Conforme a constituição, o PGR deve ser apartidária proposta pelo conselho superior da magistratura judicial, mas não é o caso do Dr. João Maria, General das FAA em activo, que ostenta as patentes para intimidar os cidadãos em defeso, acompanhado da máquina repressiva, Tenente General Dr. Adriano, Gustavo, Biato e tantos outros.

Situação

Os nossos familiares, durante o período de investigação, foram submetidos à tortura psicológica, fomos detidos na cave do Tribunal Militar, embora civis, sem alimentação, péssimas condições, sem assistência médica e protegidos por um dispositivo da polícia de intervenção rápida.

Dinheiro

O dinheiro ora reclamado não era do domínio público que o Banco Espírito Santos em Londres é o guardião do tesouro de Angola, controlado por um grupo de elite com uma cidadã russa que não contribuiu neste país.

Caso do género, existe outros tesouros de Angola escondido  no estrangeiro, nomeadamente em Singapura, Hong Kong e Houston.

O Parlamento Nacional e o Executivo do Governo nunca debruça sobre o erário público que se encontra no exterior à margem da lei e do povo mártir de Angola. O Sr. PGR. Confiscou vários imóveis, viaturas sem decisão dos tribunais, cancelou contas e outras a fim de tirarem.

Senhor PGR, porque não prendeu a Drª Isabel, ex directora da DGR (Direcção Geral de Reserva) do BNA, com vários milhões de dólares na sua conta?

A senhora Ricardina (amiga pessoal do PGR), do secretariado do BNA que se dedicava na entrada das aludidas transferências;

General Kopelipa com os 25% que lhe deu acesso à sociedade com o Banco Espírito Santo; os 25% na Movicel e outros investimentos na Tv Zimbo;

Higino Carneiro, onde encontra tanto dinheiro para aquisição de um hotel no Brasil no valor de usd: 20,000,000,00 (vinte milhões de dólares americanos), sociedade no Banco Keve, Hotéis Ritz em Luanda e K.Sul e outros investimentos?

a Ruca Van Dúnem e Hélder dos Santos (filho do vice-presidente);

Da verba alocada pelo Parlamento Nacional que se destinava à aquisição de viaturas BW-6 e 5, para os deputados da última legislatura; José Pedro de Morais, ex-ministro das Finanças, pelo valor encontrado nas suas contas bancárias;

Amadeu Maurício, ex-governador do BNA, pela fortuna que recorda;

Abraão Gourgel, pelo esbanjamento de mais de 400,000,000,00 (quatrocentos milhões) alocados ao Gabinete Técnico de Investimento no Uíge, pela cumplicidade de várias vagaturas nas transferências bancárias;

Manuel Vicente, Presidente do Conselho de Administração da Sonangol, na compra de 4 (quatro) aviões de marca Falcon 900 à França, por usd 320,000,000,00 (trezentos e vinte milhões de dólares), estes meios estão em nomes individuais;

O director da INEA de Luanda, pelo volume de usd encontrado na sua conta bancária.

José Leitão, presidente do grupo GEMA, antigo secretário do Presidente da República, onde encontrou tanto investimento, quer a fábrica de cimento em Benguela, que está orçada em usd: 320,000,000,00 (trezentos e vinte milhões de dólares;

Dr.

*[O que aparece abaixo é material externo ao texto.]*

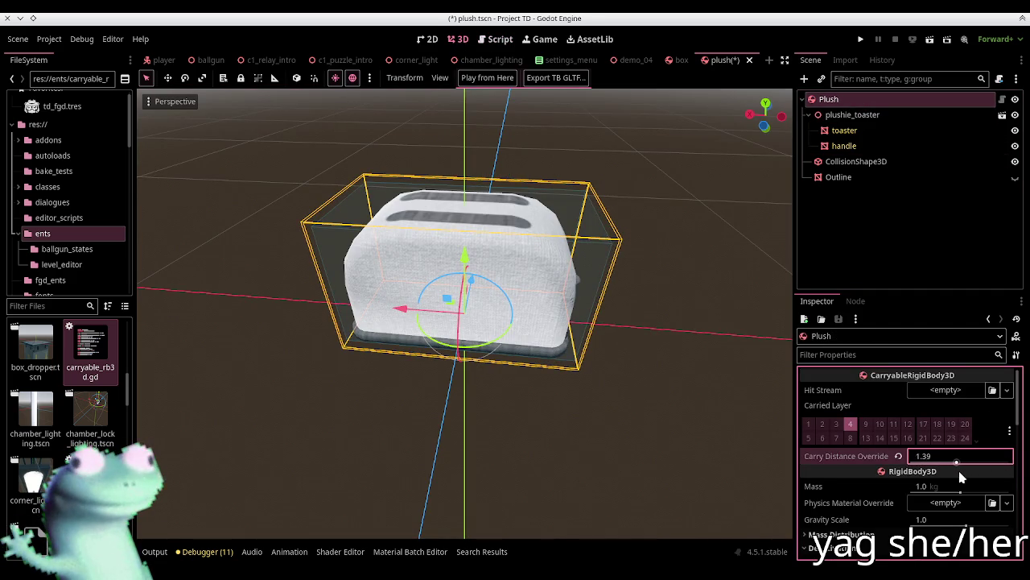
pyautogui.press('Return')
pyautogui.press('ctrl+s')
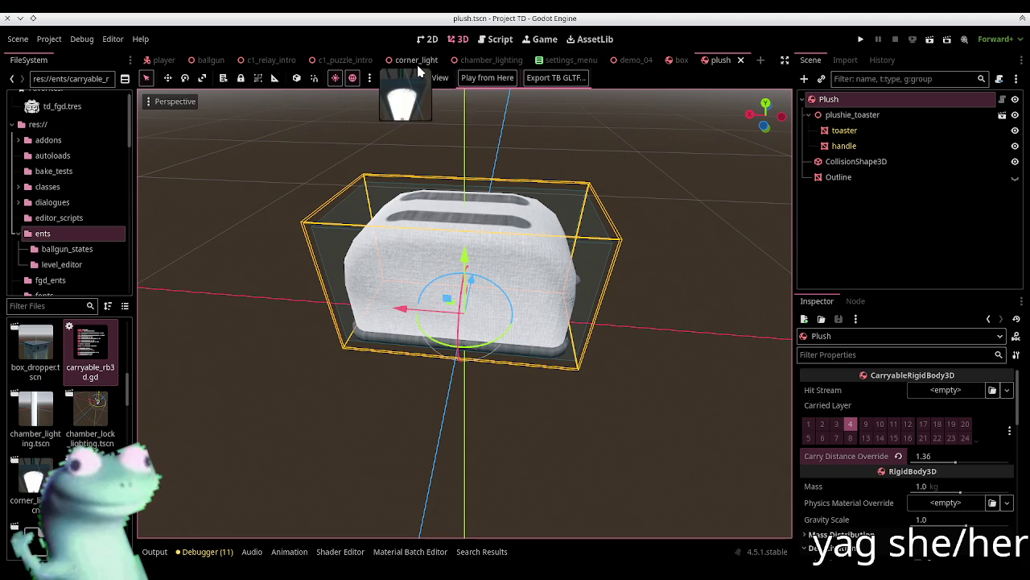
# Test-run the c1_puzzle_intro level, stop it, then open the box scene
pyautogui.click(354, 61)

Aguinaldo Jaime, actual PCA da ANIP, que deixou a banca rota.

Sr. PGR constatou as irregularidades encontradas desde o 1º ofício ao último ano de 2009, tendo em conta a idoneidade dos beneficiáros, entendeu sacrificar o peixe miúdo.

Os familiares do caso BNA  pedem que haja justiça, porque até aqui não conseguem ver onde é que está os direitos e garantias fundamentais que a nossa nova constituição conagra. ou será que está só no caderno e não se põe em prática.